Je ne sais si depuis la paralysie et l’impuissance du jeune homme ont pu disparaître, et si l’interdiction de l’évêque a pu être levée. Mais ce fait me semble significatif d’une position ecclésiale inflexible, qui n’est pas propre d’ailleurs au catholicisme.
Mais de quoi se mêlent les religions en l’espèce ? D’abord subordonner l’amour à la seule sexualité réalisée est le réduire bien souvent : les partisans de la Fin’amor, au Moyen-âge, cherchaient souvent dans l’épreuve de la chasteté volontaire un moyen de sublimer les pulsions par quoi l’homme tient de l’animal. Pensons aussi aux Condormants, qui à la même époque s’essayaient au « martyre blanc », épreuve consistant à coucher avec un partenaire de l’autre sexe pour vérifier si l’on était capable de garder la continence. Ou pensons encore, dans un autre contexte, au syneisaktisme des Pères du Désert, forme d’ascèse consistant en la cohabitation chaste avec une personne de sexe différent, dans le but de surmonter ses tentations charnelles.

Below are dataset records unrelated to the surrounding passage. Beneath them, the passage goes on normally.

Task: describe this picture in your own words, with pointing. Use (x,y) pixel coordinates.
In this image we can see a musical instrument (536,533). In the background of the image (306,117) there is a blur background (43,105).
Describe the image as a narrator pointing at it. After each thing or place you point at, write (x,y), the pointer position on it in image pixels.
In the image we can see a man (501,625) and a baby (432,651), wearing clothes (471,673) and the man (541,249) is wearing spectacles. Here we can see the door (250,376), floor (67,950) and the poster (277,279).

Là est l’essence de tout l’amour courtois, qu’il ne faut pas balayer d’un revers de main, pas plus que l’amour dit « platonique ». Et d’ailleurs, l’Église elle-même ne fait-elle pas l’éloge de la virginité, avec son culte marial ?
En second lieu, subordonner la sexualité à la reproduction de l’espèce, c’est ravaler l’homme précisément au rang des animaux, chez lesquels ce lien est constant. Mais l’homme a disjoint sexe et reproduction, en inventant l’érotisme, qui est précisément sa spécificité. L’enjeu est le plaisir qu’on peut se donner mutuellement, qu’il serait bien barbare de vouloir refuser à ces pauvres êtres promis à la mort que nous sommes, durant notre bref passage sur cette terre.

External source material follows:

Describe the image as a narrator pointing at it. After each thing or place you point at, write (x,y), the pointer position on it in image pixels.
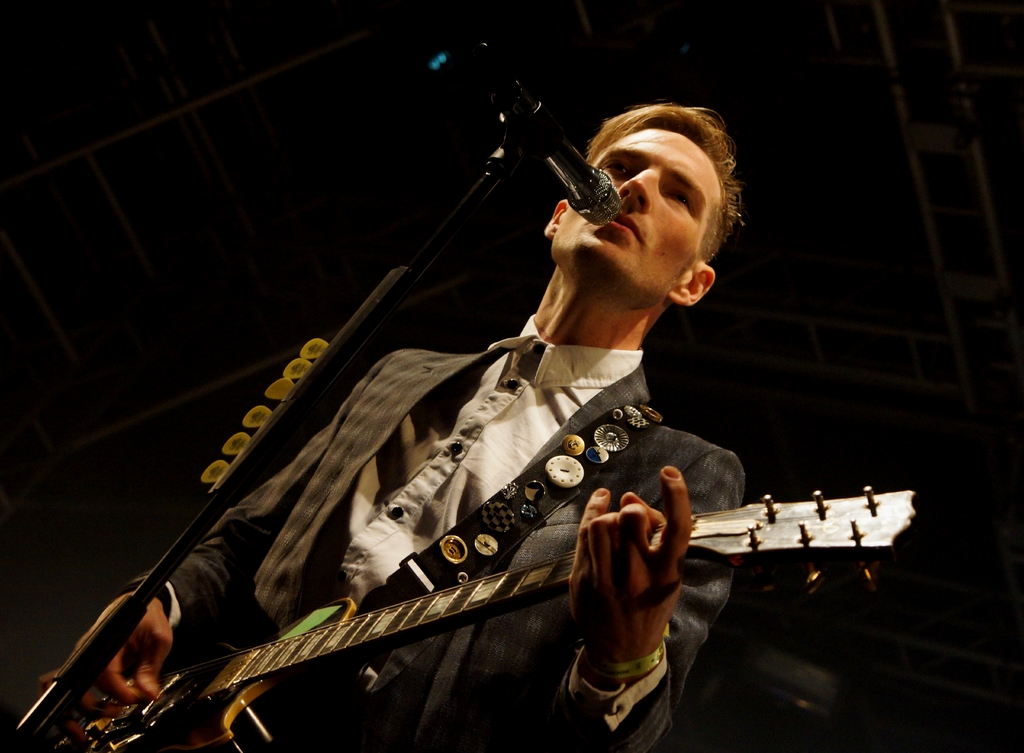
There is a man (447,647) who is singing on the mike (599,189). And he is playing guitar (768,528).
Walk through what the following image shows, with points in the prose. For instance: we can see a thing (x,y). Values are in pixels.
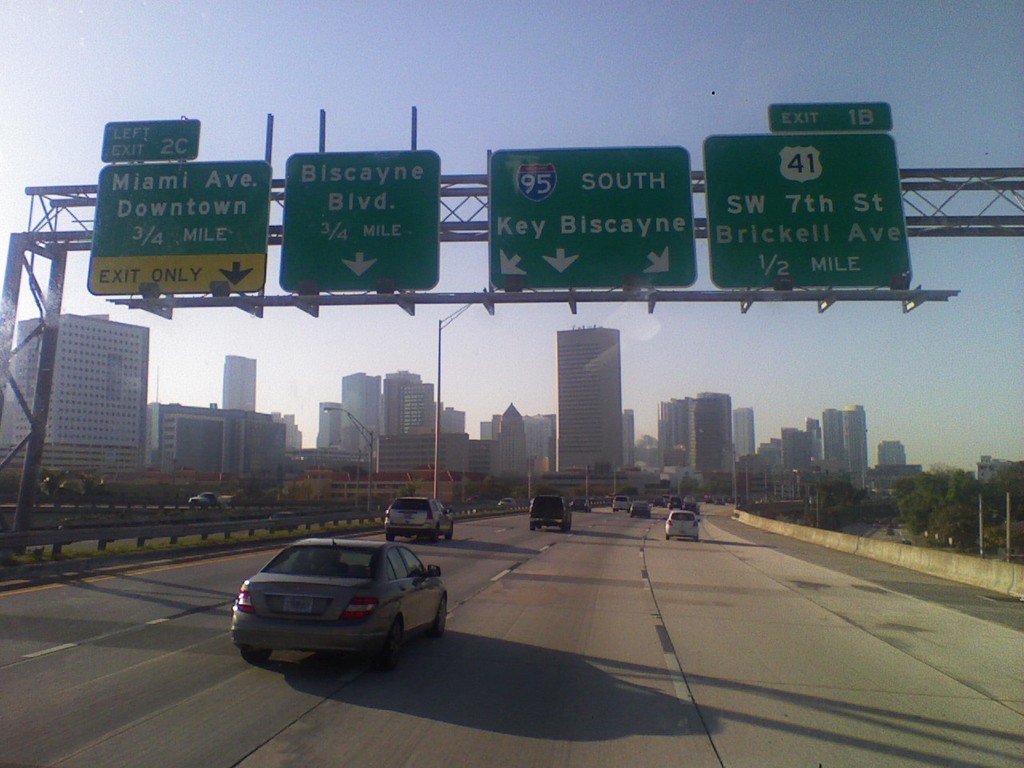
In this picture we can observe a road (518,601) on which there are some cars (306,613). We can observe green color boards (308,238). There are trees (936,520) and buildings (331,426). In the background (710,361) there is a sky (423,19).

Certes l’Église se contente de refuser l’« impuissance copulative », et ne va pas jusqu’à considérer, comme « raison dirimante » d’annulation d’un mariage, la stérilité. Mais le judaïsme orthodoxe voit dans cette dernière un motif de divorce, comme il se voit dans le film Kadosh, d’Amos Gitaï. Et on ne se demande même pas si elle ne vient pas de l’homme, dont on ne peut faire le spermogramme, depuis la condamnation biblique du péché d’Onan…
Laissons donc les interdits religieux où ils sont, et simplement ayons pitié de nous-mêmes !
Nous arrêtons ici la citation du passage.